Legal briefs filed Aug. 4 implore the state Supreme Court to keep the pressure on lawmakers to fully fund public schools but differ on exactly how much and where the pressure should be applied.
State schools chief Randy Dorn, for example, argues lawmakers and the governor should be given a chance in 2015 to make substantial progress as they’ve pledged to do.
If they come up short, justices should consider consequences such as declaring all or part of the next state budget as unconstitutional or barring state funds for some non-education programs and services, according to papers filed Monday.
In another brief, an alliance of groups representing children and families cautioned the Supreme Court to avoid any action that might result in less money for housing assistance and services relied upon by children and needy families.
And a liberal think tank argues in its filing that the court must not take money away from non-education programs but rather impress upon lawmakers that the path to fully fund schools as required in the 2012 McCleary case requires finding new sources of revenue.
The friend-of-the-court briefs filed Monday precede a Sept. 3 hearing in which justices will determine whether the state should be found in contempt for violating a court order. Check here to read them.
In January, justices demanded lawmakers deliver to them a “complete plan” for meeting a 2018 deadline for complying with the McCleary case.

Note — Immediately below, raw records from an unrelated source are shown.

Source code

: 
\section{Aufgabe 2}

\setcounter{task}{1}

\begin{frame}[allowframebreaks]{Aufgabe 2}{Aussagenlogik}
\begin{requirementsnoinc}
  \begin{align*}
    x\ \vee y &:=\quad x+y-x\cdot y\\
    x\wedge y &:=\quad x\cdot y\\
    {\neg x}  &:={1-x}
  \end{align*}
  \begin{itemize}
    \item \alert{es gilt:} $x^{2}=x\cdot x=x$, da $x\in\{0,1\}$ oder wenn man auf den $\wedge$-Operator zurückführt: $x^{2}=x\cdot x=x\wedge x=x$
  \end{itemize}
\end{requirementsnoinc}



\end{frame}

Lawmakers didn’t turn one in and that's why the high court may issue sanctions against them.
Lawyers for the Legislature are urging restraint on the part of justices and insist lawmakers will satisfy the court’s demands in the 2015 session.
Dorn uses his brief to argue lawmakers should get the chance.
“As a former legislator, I understand the difficulty of the work that needs to be done,” he said in a statement. “There are only two major state budgets left before the 2018 deadline: 2015 and 2017. That leaves only two opportunities to satisfy McCleary.
“This is an election year, so there will be new legislators in 2015,” he said. “I’m willing to let them do their work without the threat of sanctions. Right now, they’re about 20 yards into a 100-yard dash. They need a big surge in 2015.”
The brief filed by Columbia Legal Services, the Children’s Alliance and the Low-Income Housing Alliance focused on making sure any sanctions taken by the court don’t result in cuts to housing, human service and child care programs.
“Freezing funding for these programs, or eliminating them entirely would have a devastating effect upon the already-fragile educational opportunity of this population, harm that would not be undone by increasing education funding,
“Cuts to programs that support families with school-aged children could destroy-not ensure-their constitutionally-mandated opportunity to receive a full education,” it concludes.
And a third brief filed by the Washington Budget and Policy Center and other organizations argued new revenue is the only way for the state to meet its constitutional obligation on education.
“The need for new revenue by tax reform and/or closing tax loopholes is the elephant in the room that the State wishes to ignore,” according to the brief. “The Court should take action to force the Legislature to recognize the realities of the State’s current revenue limitations and accelerate the Legislature’s debate on the need to generate new revenue to meet the McCleary mandate.”